In Clayton the claimant hired a series of vehicles from AEL as replacements for his 1973 Ford Mustang. The total hire charges incurred were £24,823.20 inclusive of VAT. Both parties had served BHR evidence, but due to a postcode error the claimant’s evidence related to York rather than Colchester and the trial judge (DJ Mitchell) declined to grant relief from sanction to permit reliance on geographically relevant evidence that had been served out of time.

The defendant’s rates evidence was based upon 28 day hire periods, but the claimant’s evidence had been that he hoped that the repairs would take about a week. On that basis, it was argued that the 28 day rates were not able to be relied upon. In addition, the hire companies identified with the lowest rates did not offer a nil excess, albeit there was evidence that Questor Insurance would offer an inexpensive stand alone product which could be found by looking on the internet.

DJ Mitchell awarded damages to the claimant based on the defendant’s 28 day rate, but then adjusted it upwards by 15% to reflect the fact that a 7 day rate would cost more per day. Also, a 10% upward adjustment was made to cover the cost of excess waiver. On appeal to HHJ Staite, the District Judge’s decision was upheld notwithstanding arguments concerning bias and guesswork (which I will not discuss in detail here).

The Court of Appeal revisited those arguments, but ultimately determined that although there was evidence that the Judge had made intemperate comments there was no evidence of actual or apparent bias.

The key question was whether the Judge’s approach of making a “reasonable approximation” on the evidence available was wrong or unfair and it was held not to be.

Flax LJ stated (at paragraph 95) that,

one should never lose sight of the fact that the “stripping out” exercise advocated by Dimond v Lovell is necessarily an approximate and artificial one because, by definition, the claimant did not in fact hire a comparable car from a mainstream or reputable local car hire company. He actually hired from the credit hire company, so that inevitably the evidence is sought after the event of what rate of car hire could have been obtained, on the hypothetical basis that he had hired from a car hire company instead”.

The adjustments made by the Judge doing the best that he could on the evidence were not to be criticised.
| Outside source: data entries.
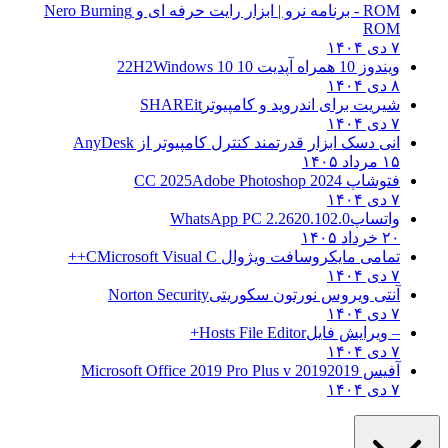
ROM - برنامه نرو | ابزار رایت حرفه ای و
Nero Burning
ROM
۷ دی ۱۴۰۴
ویندوز 10 همراه آپدیت 10 22H2
Windows 10
۸ دی ۱۴۰۴
شیریت برای اندروید و کامپیوتر
SHAREit
۷ دی ۱۴۰۴
انی دسک ابزار قدرتمند کنترل کامپیوتر از
AnyDesk
۱۵ مرداد ۱۴۰۵
فتوشاپ CC 2025
Adobe Photoshop 2024
۷ دی ۱۴۰۴
واتساپ
WhatsApp PC 2.2620.102.0
۲۰ خرداد ۱۴۰۵
تمامی مایکروسافت ویژوال C
Microsoft Visual C++
۷ دی ۱۴۰۴
آنتی ویروس نورتون سکوریتی
Norton Security
۷ دی ۱۴۰۴
– ویرایش فایل
Hosts File Editor+
۷ دی ۱۴۰۴
آفیس 2019
2019 Microsoft Office 2019 Pro Plus v
۷ دی ۱۴۰۴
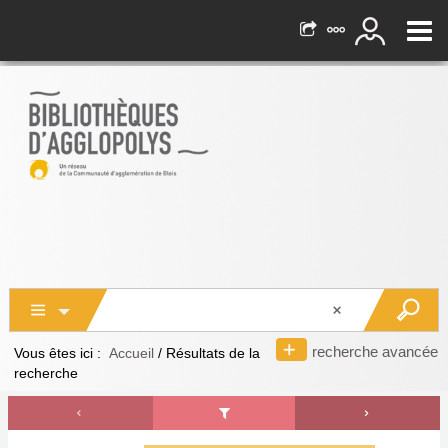
recherche avancée
Vous êtes ici :
Accueil
/
Résultats de la
recherche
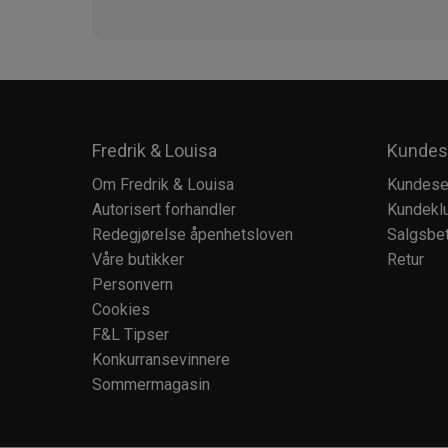
Fredrik & Louisa
Kundes
Om Fredrik & Louisa
Kundese
Autorisert forhandler
Kundekl
Redegjørelse åpenhetsloven
Salgsbet
Våre butikker
Retur
Personvern
Cookies
F&L Tipser
Konkurransevinnere
Sommermagasin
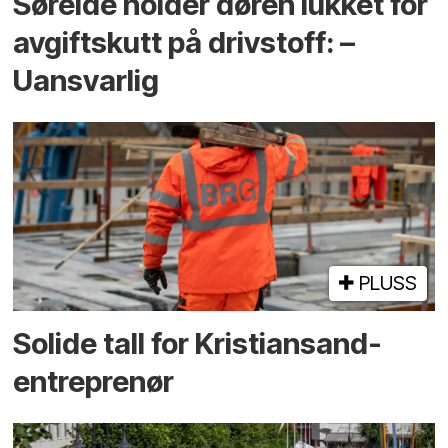
Søreide holder døren lukket for
avgiftskutt på drivstoff: –
Uansvarlig
PLUSS
Solide tall for Kristiansand-
entreprenør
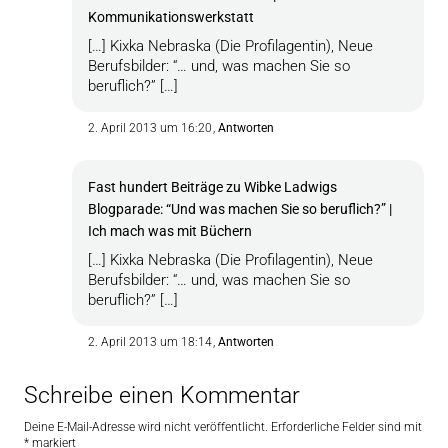
Kommunikationswerkstatt
[…] Kixka Nebraska (Die Profilagentin), Neue
Berufsbilder: “… und, was machen Sie so
beruflich?” […]
2. April 2013 um 16:20
Antworten
Fast hundert Beiträge zu Wibke Ladwigs
Blogparade: “Und was machen Sie so beruflich?” |
Ich mach was mit Büchern
[…] Kixka Nebraska (Die Profilagentin), Neue
Berufsbilder: “… und, was machen Sie so
beruflich?” […]
2. April 2013 um 18:14
Antworten
Schreibe einen Kommentar
Deine E-Mail-Adresse wird nicht veröffentlicht.
Erforderliche Felder sind mit
*
markiert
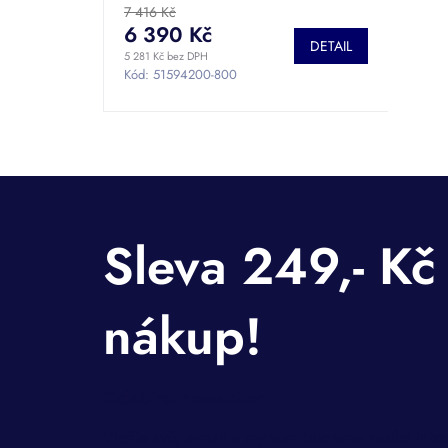
7 416 Kč
6 390 Kč
DETAIL
5 281 Kč bez DPH
Kód:
51594200-800
Odebírat newsletter
Vložte svůj e-mail a my vám budeme zasílat inf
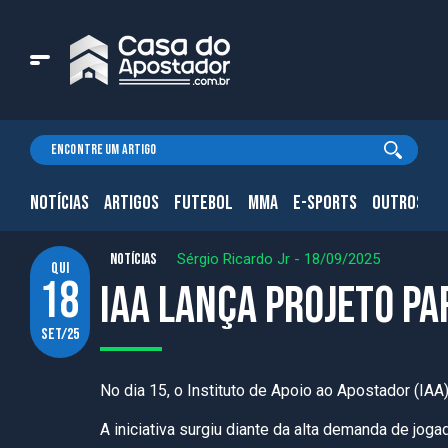
NOTÍCIAS
ARTIGOS
FUTEBOL
MMA
E-SPORTS
OUTROS.
NOTÍCIAS
Sérgio Ricardo Jr
-
18/09/2025
qui
18
IAA lança projeto pa
set/25
No dia 15, o Instituto de Apoio ao Apostador (IAA
A iniciativa surgiu diante da alta demanda de jo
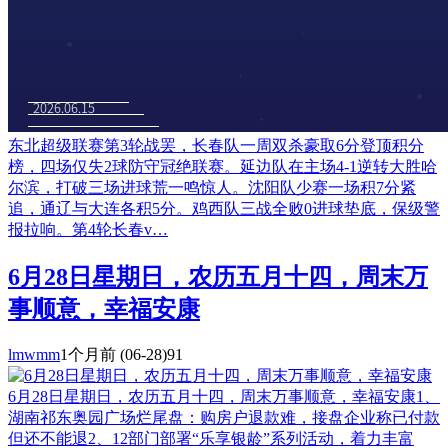
东北超级联赛第3轮战罢，长春队一周双杀豪取6分登顶积分
榜，四场仅失2球防守冠绝联赛。延边队在主场4-1逆转大胜哈
尔滨，打破三场进球荒一鸣惊人。沈阳队少赛一场积7分紧
追，通辽与大连各积5分。鸡西队三战全败0进球垫底，保级警
报拉响。第4轮长春v…
6月28日星期日，农历五月十四，周末万
事顺意，幸福安康
lmwmm
1个月前
(06-28)
91
6月28日星期日，农历五月十四，周末万事顺意，幸福安康1、
湖南祁东奥园广场烂尾盘：购房户退款难，接盘企业称已付款
但还不能退2、12部门部署“乐享银龄”系列活动，着力丰富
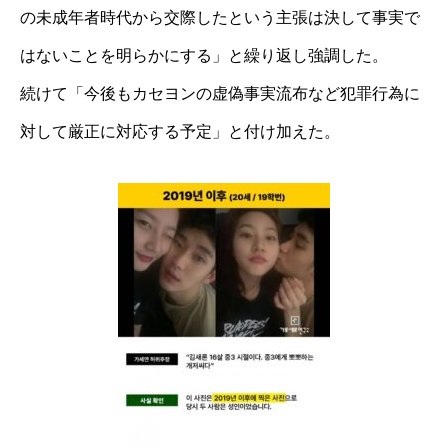
の未成年者時代から交際したという主張は決して事実で
はないことを明らかにする」と繰り返し強調した。
続けて「今後もカセヨンの虚偽事実流布など犯罪行為に
対して厳正に対応する予定」と付け加えた。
Nor would it have been appropriate for the Judge to simply award the credit hire in full because of an absence of direct evidence of a 7 day rate or an excess waiver product for the vehicles hired.

HOW TO ASSESS THE COST OF EXCESS WAIVER

As to the question of excess waiver insurance, the following general guidance was given (at paragraph 105),

I consider that where there is evidence of the availability of an excess elimination insurance as a stand-alone product from Questor or other providers such as Insurance4carhire.com, the Courts should admit and accept such evidence as evidence of the reasonable cost of obtaining a nil excess, provided of course that the quote obtained from such a provider is for a car which is comparable with the one hired from the credit hire company and is for the same period as the period of actual hire from the credit hire company. Certainly the Court should not reject such evidence because the judge or the claimant has not heard of the product, as the district judge did here. The exercise is an objective one and such evidence should be admissible irrespective of the subjective knowledge or lack of it of the Court or the claimant. Information about the availability of such products can, in any event, be readily accessed on the internet… The availability and acceptance of evidence of these stand-alone products should be the norm”.

COMMENT

It remains to be seen whether AEL will attempt to overturn Stevens in the Supreme Court, but in the meantime, one expects credit hire cases to continue to be fought with more arguments now focusing on whether specific hire companies are “mainstream suppliers” or “reputable local suppliers” and also over excess waiver products and whether they would cover the particular claimant and/or vehicle(s) actually hired.